Strażak zdjął mundur
Marek Piechaczek nie jest już naczelnikiem Ochotniczej Straży Pożarnej w Bieńkowicach. Z końcem marca na posiedzeniu zarządu został odwołany z funkcji. – Nie wyobrażam sobie dalszej pracy w takiej atmosferze, dlatego opuszczam szeregi ochotników – nie kryje wzburzenia były sołtys Bieńkowic.
Miejscowe władze OSP nie chcą mówić o szczegółach odwołania byłego naczelnika. – Wydaje mi się, że to sprawy naszej jednostki a mieszkańców to niewiele interesuje. Potwierdzam, że pan Piechaczek nie jest już naczelnikiem. Powodem naszej decyzji było złamanie dwóch punktów statutu – ucina Walter Witeczek, prezes OSP w Bieńkowicach.
Wody w usta nabiera również Krystian Jopczyk, gminny komendant ochotników. – Nie dotarły do mnie jeszcze szczegóły sprawy naczelnika. Wydaje mi się, że dla dobra sprawy szczegóły powinny pozostać pomiędzy strażakami. Sprawa wydaje się już być załatwiona – uspokaja Jopczyk.

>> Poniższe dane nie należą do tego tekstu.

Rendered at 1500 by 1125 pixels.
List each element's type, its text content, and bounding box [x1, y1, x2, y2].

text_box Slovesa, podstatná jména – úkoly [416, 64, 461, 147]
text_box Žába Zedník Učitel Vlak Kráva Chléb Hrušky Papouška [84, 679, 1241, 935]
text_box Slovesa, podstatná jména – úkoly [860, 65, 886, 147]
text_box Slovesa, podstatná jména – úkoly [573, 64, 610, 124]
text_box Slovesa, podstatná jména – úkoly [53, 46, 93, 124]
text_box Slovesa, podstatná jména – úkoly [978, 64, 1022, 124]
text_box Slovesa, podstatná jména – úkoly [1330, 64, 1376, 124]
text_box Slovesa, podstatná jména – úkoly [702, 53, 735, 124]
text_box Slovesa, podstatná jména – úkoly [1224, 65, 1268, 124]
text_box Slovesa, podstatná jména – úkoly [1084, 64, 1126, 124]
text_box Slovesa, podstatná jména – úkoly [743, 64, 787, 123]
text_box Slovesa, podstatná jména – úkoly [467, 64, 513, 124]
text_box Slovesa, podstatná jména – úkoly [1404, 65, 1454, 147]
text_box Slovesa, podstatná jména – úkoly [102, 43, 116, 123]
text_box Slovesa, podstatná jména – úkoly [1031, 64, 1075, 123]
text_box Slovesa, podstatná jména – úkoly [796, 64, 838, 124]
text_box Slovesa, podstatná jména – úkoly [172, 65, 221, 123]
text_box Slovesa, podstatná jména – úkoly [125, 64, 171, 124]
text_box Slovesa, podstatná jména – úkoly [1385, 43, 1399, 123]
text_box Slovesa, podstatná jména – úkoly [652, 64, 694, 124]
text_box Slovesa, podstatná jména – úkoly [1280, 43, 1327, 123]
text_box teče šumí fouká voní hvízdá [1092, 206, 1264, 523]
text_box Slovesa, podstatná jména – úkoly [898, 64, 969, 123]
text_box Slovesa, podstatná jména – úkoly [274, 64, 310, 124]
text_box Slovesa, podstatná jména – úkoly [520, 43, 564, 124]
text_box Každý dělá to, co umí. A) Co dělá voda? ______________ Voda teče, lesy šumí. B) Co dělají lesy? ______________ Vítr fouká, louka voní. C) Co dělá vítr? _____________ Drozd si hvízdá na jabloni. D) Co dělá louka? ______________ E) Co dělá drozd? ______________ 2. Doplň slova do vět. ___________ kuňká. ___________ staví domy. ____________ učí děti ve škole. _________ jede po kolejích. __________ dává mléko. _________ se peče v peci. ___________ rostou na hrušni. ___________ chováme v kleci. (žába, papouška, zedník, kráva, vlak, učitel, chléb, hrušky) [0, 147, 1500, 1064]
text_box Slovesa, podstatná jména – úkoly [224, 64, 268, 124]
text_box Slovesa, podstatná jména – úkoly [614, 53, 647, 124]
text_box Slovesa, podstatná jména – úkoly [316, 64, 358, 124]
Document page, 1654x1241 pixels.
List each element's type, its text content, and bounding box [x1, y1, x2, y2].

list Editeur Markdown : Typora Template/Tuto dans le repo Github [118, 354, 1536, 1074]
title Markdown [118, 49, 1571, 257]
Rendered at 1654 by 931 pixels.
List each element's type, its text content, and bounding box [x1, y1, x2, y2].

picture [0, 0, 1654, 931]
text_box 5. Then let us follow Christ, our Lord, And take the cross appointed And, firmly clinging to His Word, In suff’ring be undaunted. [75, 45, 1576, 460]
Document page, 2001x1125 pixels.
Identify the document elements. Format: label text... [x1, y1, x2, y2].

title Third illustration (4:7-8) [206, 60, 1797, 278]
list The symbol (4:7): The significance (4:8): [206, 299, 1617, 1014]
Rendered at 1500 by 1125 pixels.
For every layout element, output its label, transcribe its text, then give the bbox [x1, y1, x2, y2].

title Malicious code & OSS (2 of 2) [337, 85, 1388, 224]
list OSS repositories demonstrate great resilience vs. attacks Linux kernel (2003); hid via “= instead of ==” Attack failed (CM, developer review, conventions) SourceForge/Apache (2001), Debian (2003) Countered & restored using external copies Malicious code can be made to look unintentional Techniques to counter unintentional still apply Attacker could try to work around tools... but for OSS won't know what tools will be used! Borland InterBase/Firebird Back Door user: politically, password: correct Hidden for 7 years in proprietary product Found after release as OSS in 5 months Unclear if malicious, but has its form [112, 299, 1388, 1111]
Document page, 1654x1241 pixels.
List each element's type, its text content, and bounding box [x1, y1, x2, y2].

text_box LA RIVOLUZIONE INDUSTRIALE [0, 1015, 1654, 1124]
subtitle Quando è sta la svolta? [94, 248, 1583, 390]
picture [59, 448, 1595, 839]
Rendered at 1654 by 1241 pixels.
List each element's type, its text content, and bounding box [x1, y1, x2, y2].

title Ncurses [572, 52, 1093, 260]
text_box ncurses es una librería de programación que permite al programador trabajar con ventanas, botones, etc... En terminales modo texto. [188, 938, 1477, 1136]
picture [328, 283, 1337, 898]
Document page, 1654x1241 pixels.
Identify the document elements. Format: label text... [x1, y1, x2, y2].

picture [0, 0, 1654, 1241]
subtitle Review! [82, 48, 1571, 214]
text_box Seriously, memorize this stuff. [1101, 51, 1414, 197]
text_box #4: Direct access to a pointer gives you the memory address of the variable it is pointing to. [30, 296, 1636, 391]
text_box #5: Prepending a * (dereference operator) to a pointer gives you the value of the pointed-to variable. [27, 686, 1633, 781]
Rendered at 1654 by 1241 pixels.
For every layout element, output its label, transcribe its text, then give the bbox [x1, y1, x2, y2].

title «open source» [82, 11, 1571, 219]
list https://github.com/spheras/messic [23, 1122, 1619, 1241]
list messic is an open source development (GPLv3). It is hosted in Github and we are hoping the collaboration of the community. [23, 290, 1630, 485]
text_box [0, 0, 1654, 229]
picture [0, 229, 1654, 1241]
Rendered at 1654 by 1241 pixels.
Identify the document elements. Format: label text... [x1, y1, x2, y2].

Jak się dowiedzieliśmy, chodzi o nieprawidłowości finansowe i regulaminowe. Sam Marek Piechaczek uważa, te zarzuty są absurdalne. – Nie znam szczegółów sprawy. Tak naprawdę o decyzji dowiedziałem się z listu. Nikt nawet ze mną nie porozmawiał. Przepracowałem dla naszej OSP kilkanaście lat, poświęcając swój prywatny czas. Teraz spotkała mnie taka zapłata. Postanowiłem zdjąć mundur ochotnika. Nie wyobrażam sobie już dalszej współpracy w tej atmosferze – mówi nam Piechaczek. Zarząd OSP nie marnował czasu i już powołał nowego naczelnika. Został nim Roman Ćwik.